I cannot find my protein of interest in the list of identified proteins. Does this mean it is not in the sample?
It is extremely difficult to prove that a protein is definitely not present in a sample, rather than just not detected. The failure to detect a protein could be due to low amount/concentration or because it was masked by more abundant proteins. It is also possible that the peptides of your protein of interest could not be uniquely mapped and a close homolog of your protein shows up in the list instead (see also protein grouping).
I found some interesting and promising candidates (potential members of my protein complex or binding partners of my protein of interest) in the mass spec result. What can I do next as follow-up to confirm those proteins?
As next step, best would be to repeat the experiment in replicates to see if we can reproducibly confirm initial results. Triplicates (for experiment and control conditions) are needed for a good statistical foundation and to calculate the fold change and associated p-values. For better discrimination of true interactors and background proteins these values can be visualized as a volcano plot.
How can I evaluate the quality of my data?

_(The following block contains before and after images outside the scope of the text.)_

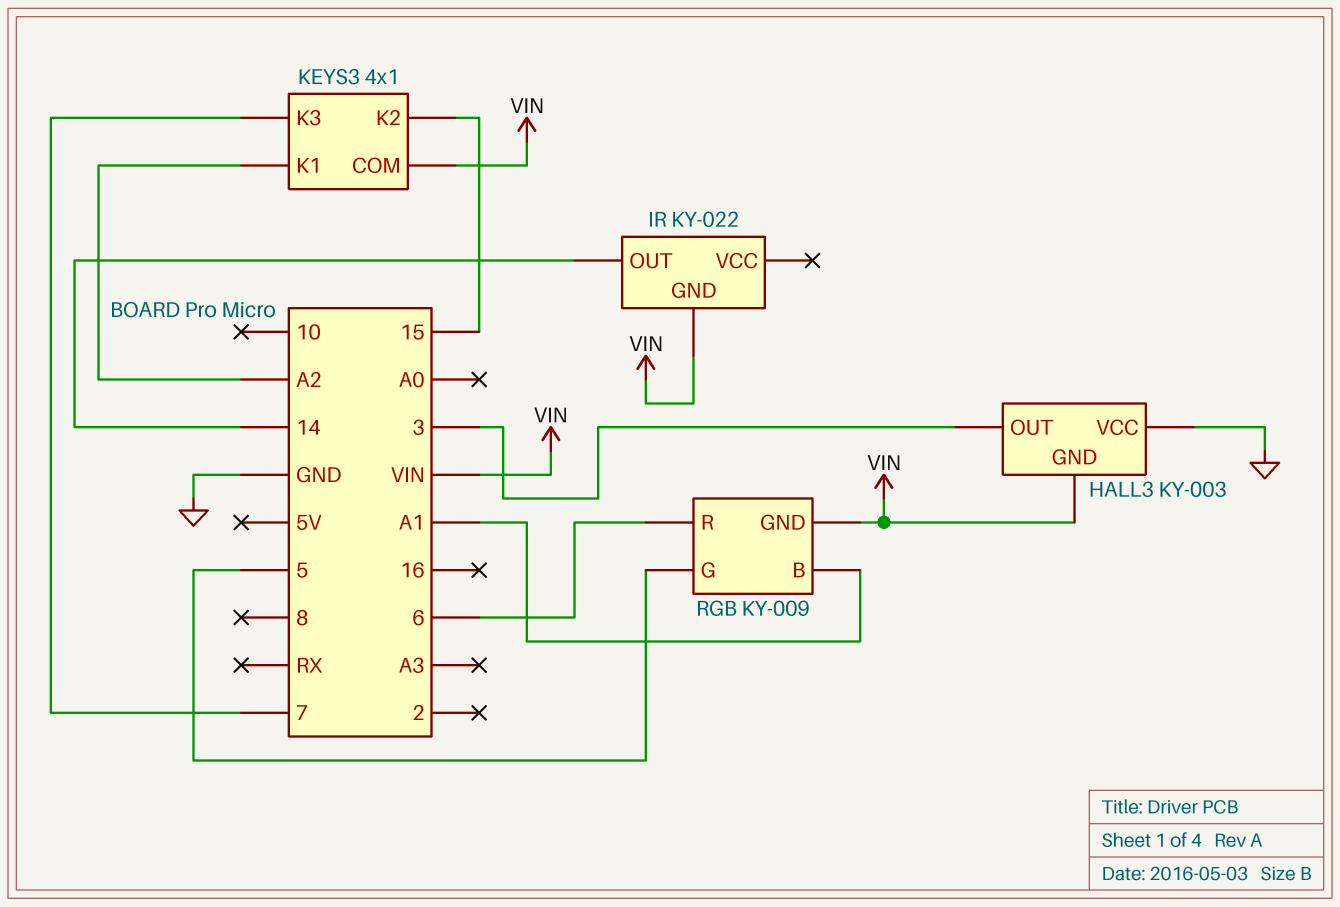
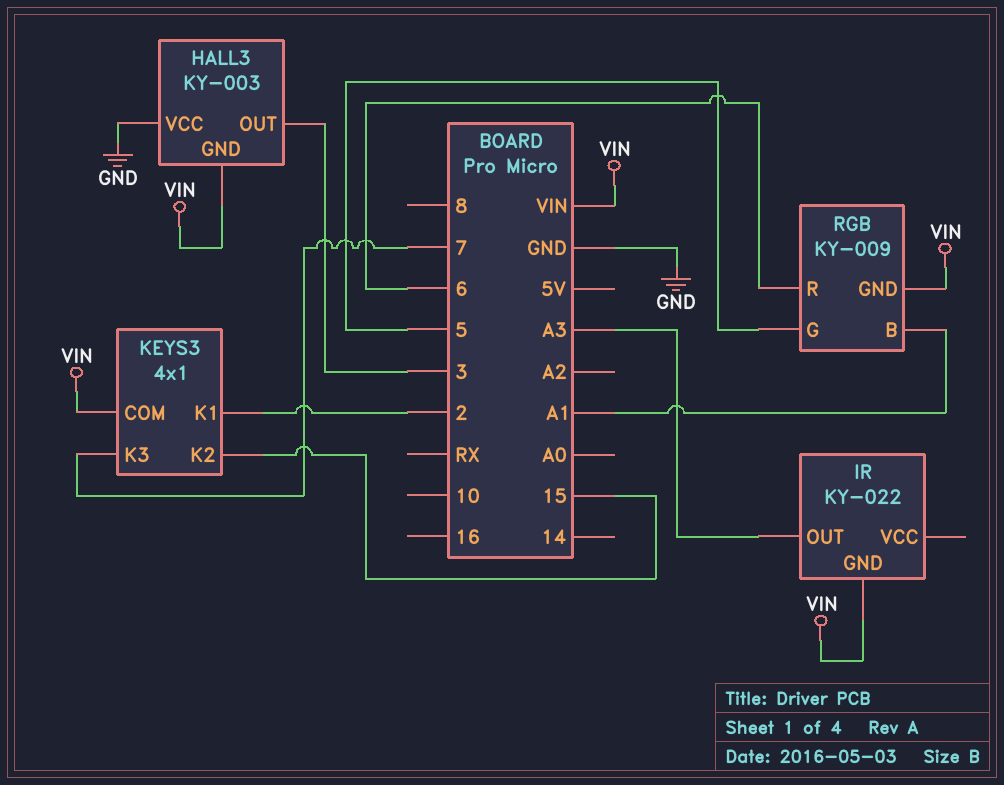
IR pin OUT: 14 -> A3
KEYS3 pin K1: A2 -> 2

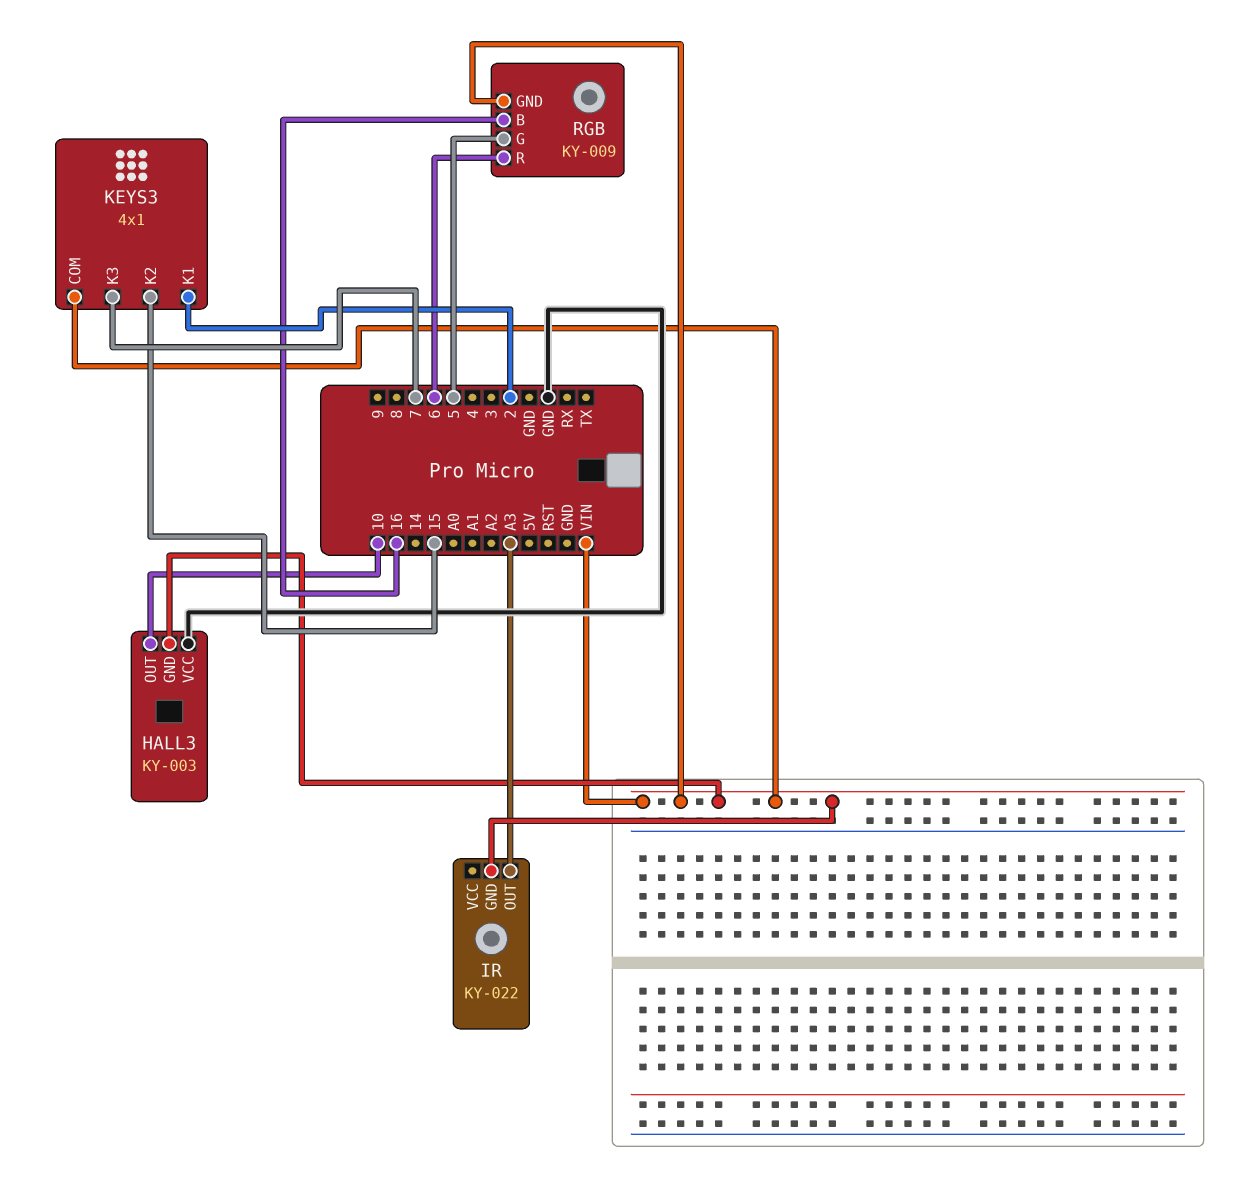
HALL3 pin OUT: 3 -> 10
RGB pin B: A1 -> 16

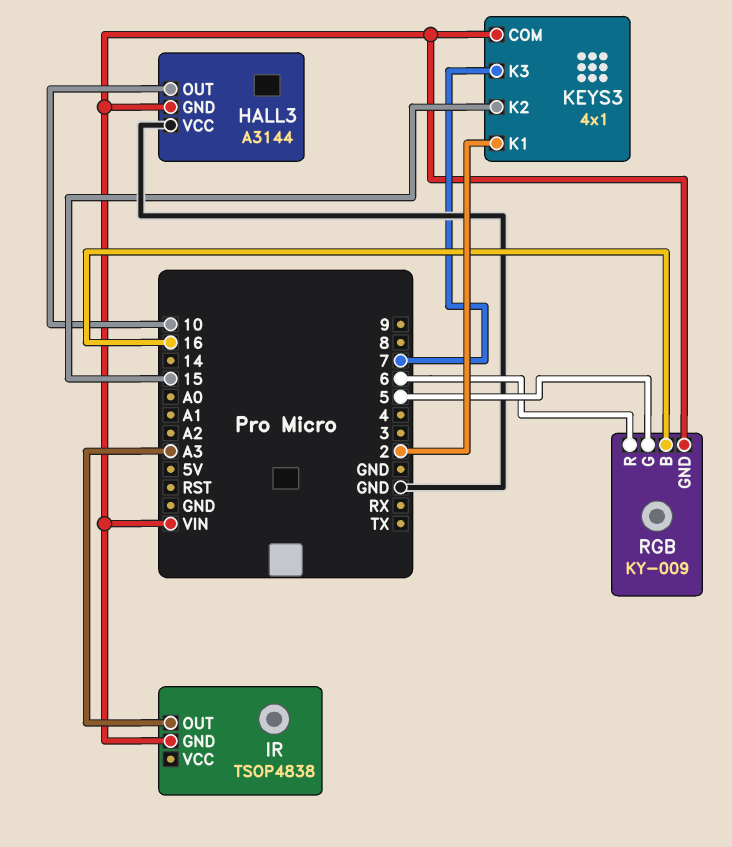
HALL3: KY-003 -> A3144
IR: KY-022 -> TSOP4838

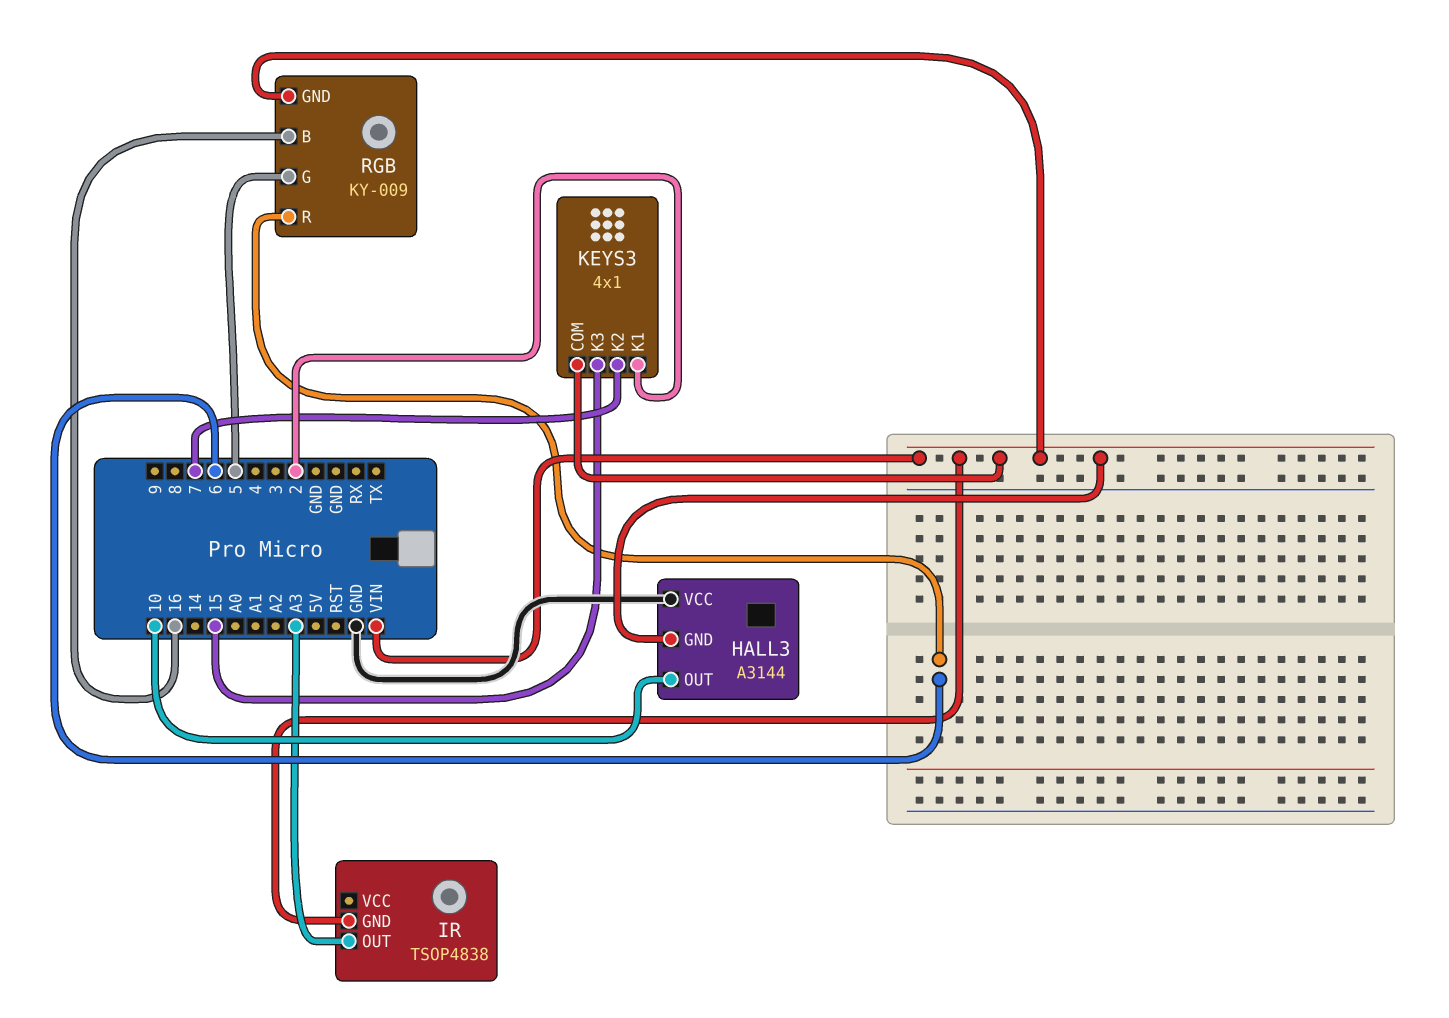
KEYS3 pin K2: 15 -> 7
KEYS3 pin K3: 7 -> 15

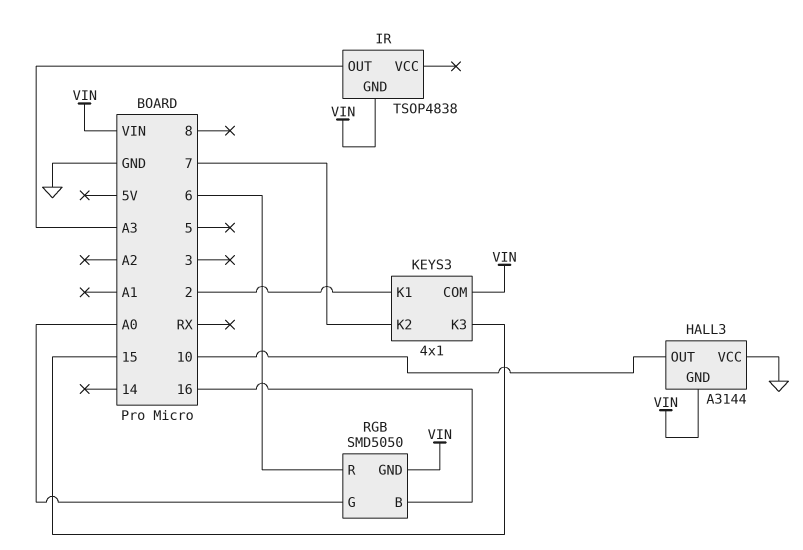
RGB: KY-009 -> SMD5050
RGB pin G: 5 -> A0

We monitor several parameters of LC and mass spec machines, calibrate machines on a regular base, perform quality control runs before, after and in between sample runs and additionally introduce washing steps before, after and in between sample runs to avoid carry-over effects. In the mass spec xlsm result file we provide there is a tab called ´Quality Control´ where several parameters are visualized, such as distribution of mass deviation, number of miscleaved peptides or occurrence of methionine oxidation.
What can I do if I cannot find the mass spec result files you sent me anymore?
We store all result files on a secure server, where we have access to the data at any time.
So if you cannot find your mass spec result anymore, just contact us and we will send you another copy of the original result file.
Can the raw data be accessed too?
We store all the raw data files on a secure server, where we have access to at any time.
So if you wish to have the raw data for yourself or for providing it to a journal, because it was requested by the editors for the reason of transparency, just contact us and we will send you a copy of the original raw data files.
How to overcome the problem of distinct interaction properties?
Many proteins are social and talk to each another in groups called protein complexes. Some other partners are rather “unsocial”, with only limited communication (e.g. signal transduction pathways) and merely engaging in transient interactions (i.e. protein interactions that are easily formed and broken).
Partnering proteins can be “glued” together using a tool called cross-linker (e.g. formaldehyde).
As an example, you can work with 0.75 % formaldehyde and in-vitro crosslink proteins on beads in a protein extract. Incubation time could be 10 minutes; if you “over-crosslink” your proteins you will probably increase unspecific protein background.
Possible points to consider:
- Formaldehyde oxidizes to paraformaldehyde if not kept tightly closed. While formaldehyde is a zero-length cross linker, paraformaldehyde is not.
- Formaldehyde crosslinking -like any other crosslinker- is dependent on the substrate concentration. If you are performing in-vivo crosslinking, make sure that each of the binding partners are expressed at right level. Having controls is the key.
- Crosslinking is also highly temperature dependent. So, using cold or warm PBS can affect not only the crosslinking of your target complex, but also background non-specific crosslinks.
- If controls suggest that each of the binding partners are expressed as expected, working formaldehyde concentration may require some optimization.
- Low concentrations of formaldehyde are mass spec compatible
Please use Methanol-free FA, as the stabilized solution from store can be used for desinfection, but is not appropriate for biochemical or cell biology tasks.